Неужели это он – Эрнст Теодор Амадей? Впрочем, может, ещё и не Амадей, но, уж точно – и Эрнст, и Теодор. Игорь его узнал. По длинному горбатому носу и буйным, вьющимся мелким бесом смоляным кудрям. Ведь об этой скандальной истории, вынудившей бедного Теодора покинуть Кенигсберг, он кое-что знал из прочитанного предисловия к книге великого сказочника. Про какой-то глупый нелепый роман бедного учителя музыки к своей способной ученице, ну прямо, точь-в-точь, как в той куртуазной книжке «Опасные связи», которую ему подсунул проживающий с ним в одной комнате общежития друг Колька. Зачем он это сделал? А дело в том, что его подруга, Лариса, училась на филфаке, на кафедре зарубежной литературы. Ну, а что должен делать студент такого факультета? Правильно, читать книжки. Но список программной литературы был столь велик, а времени до экзаменов так мало, что Лариса уже не успевала всё одолеть. И тогда Колька уговорил товарищей по комнате прочесть по два-три произведения из этого бесконечного списка. А вечером, под чай или что погорячее, они рассказывали не самой усердной студентке филфака содержание прочитанных романов. Ну, прямо «шехерезада» какая-то. Так Игорь и познакомился с историей, в которой фигурировала и юная богатая воспитанница монастыря, и влюбленный в неё молодой преподаватель музыки, и виконт-сердцеед, так запросто сменивший на любовном ложе своего предшественника. Господи, у них что там, всё происходило под копирку, подумал ещё тогда Игорь. Ну, разве что с небольшими отклонениями, когда вместо юной неопытной воспитанницы монастыря появляется опытная и далеко не юная мать-героиня пятерых отпрысков. А в остальном всё точно так или почти так: классический сюжет про тайную любовь ученицы к своему учителю. Так, мелкий случай из жизни выдающегося писателя. Ранние годы. Его то и в предисловии упомянули лишь потому, что этот скандал вынудил Теодора покинуть родной город. Ну, было. Велика трагедия…

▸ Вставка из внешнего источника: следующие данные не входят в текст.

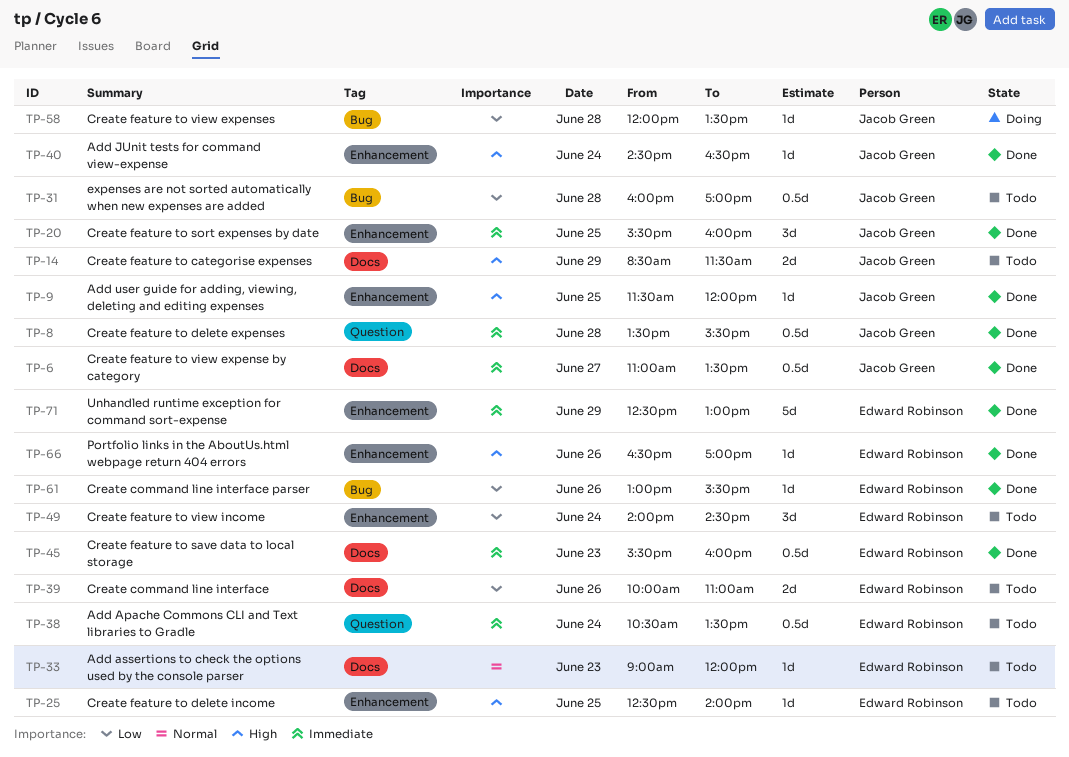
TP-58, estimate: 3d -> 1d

Однако, глядя на сидящего за соседним столиком молодого человека, Игорь понял, что – велика. И ему захотелось утешить горемыку. Тем более, что Игорь-то знал, пусть и в сокращённом виде, что там с Эрнстом произойдёт дальше.

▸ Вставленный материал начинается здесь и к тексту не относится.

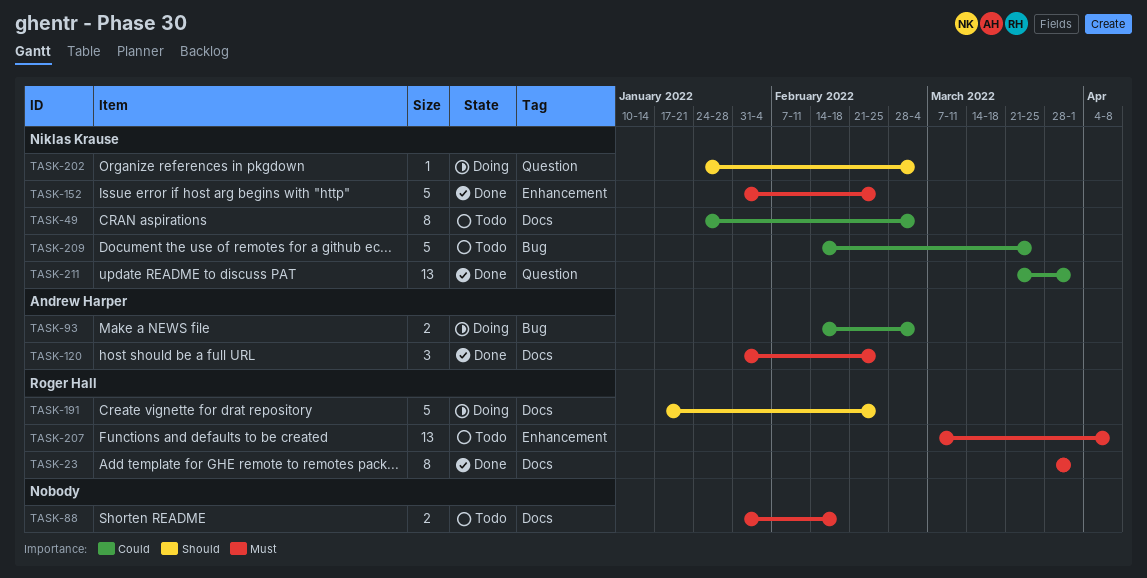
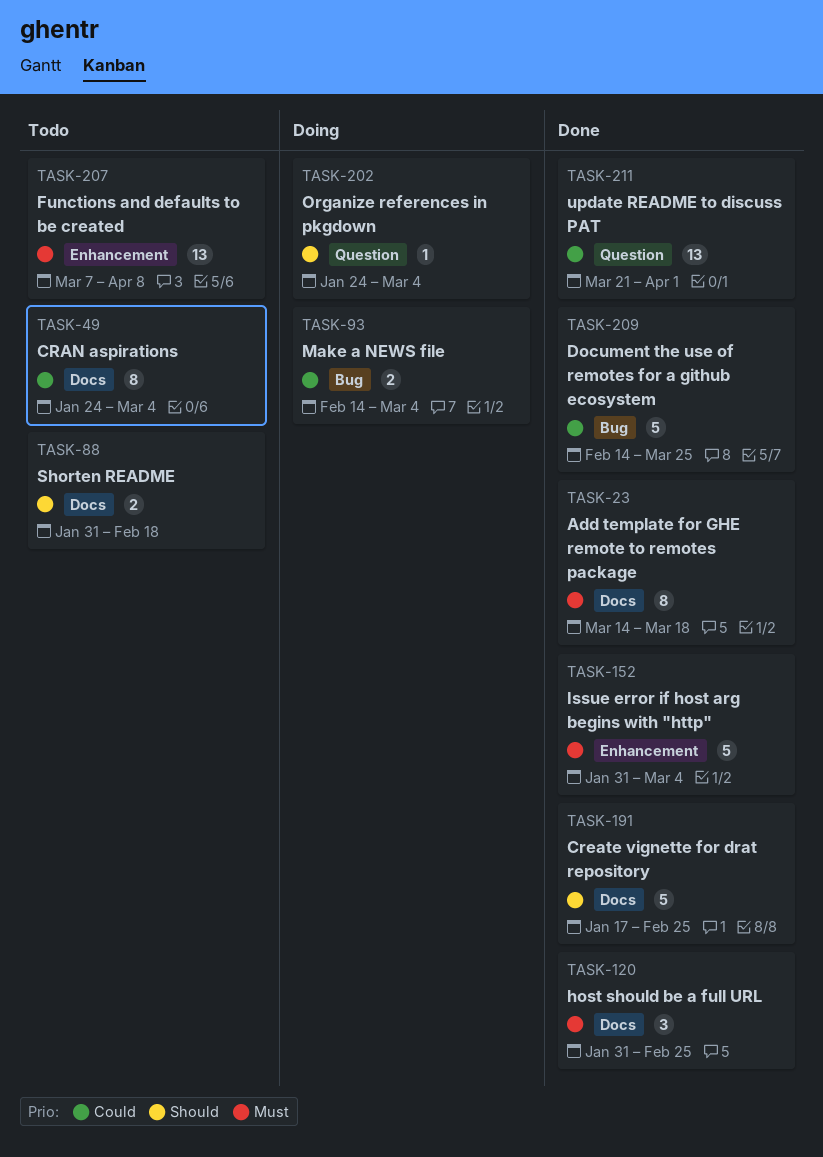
TASK-23, start: Mar 28 -> Mar 14
TASK-23, due: Apr 1 -> Mar 18
TASK-88, priority: Must -> Should
TASK-152, due: Feb 25 -> Mar 4
TASK-191, status: Doing -> Done
TASK-209, status: Todo -> Done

– А, Ансельм. Что смотришь? Смешон Теодор? Да? Весь город потешается. Тоже мне герой-любовник. Не смог защитить ни свою честь, ни честь своей возлюбленной.

Он обращался к Игорю, как к закадычному приятелю, ничуть не смущаясь его. Да и чего, собственно, было стесняться, по возрасту они были ровесниками, если не считать каких-то двух столетий, разделявших их во времени и пространстве, но в уютной кофейне, пропахшей душистым кофе, корицей и свежими ванильными булочками, этого не чувствовалось.

– Мне бы надо было этого Иоганнеса вызвать на дуэль, – продолжил свой монолог молодой человек.– Но как? Я думал, что после всего, что открылось, он сам это сделает. И тогда всё бы разрешилось. Или я, или он. Но он даже в этой ситуации умудрился унизить меня, выставить на посмешище: пригласил продолжить занятия с его супругой, мол, они действуют на неё благотворно. Он не считает меня мужчиной. Мерзавец! – Теодор снова налил в бокал вина и с нескрываемым любопытством стал рассматривать Игоря.

– А как ты сюда попал? – вдруг спросил он, – Я же тебя запер в стеклянной банке? Ты что, выбрался оттуда? Убежал? Молодец! – и сделав еще один глоток, продолжил:

– Мне тоже надо бежать из этого проклятого города. Тут невозможно жить! А любить и подавно. Ты чувствуешь, как здесь воняет?

– Да нет, вроде не воняет, – возразил Игорь. – Наоборот, очень приятно пахнет.

– Это ты принюхался. – Молодой человек сморщил свой длинный нос и стал театрально водить им в разные стороны.

– Воняет! – заключил он. – Здесь даже мочу выливают из ночных горшков на головы прохожих. Впрочем, некоторые от этого только выигрывают.

– Господин следователь, нельзя ли потише, вы нарушаете порядок заведения, – обратился к Теодору хозяин кофейни.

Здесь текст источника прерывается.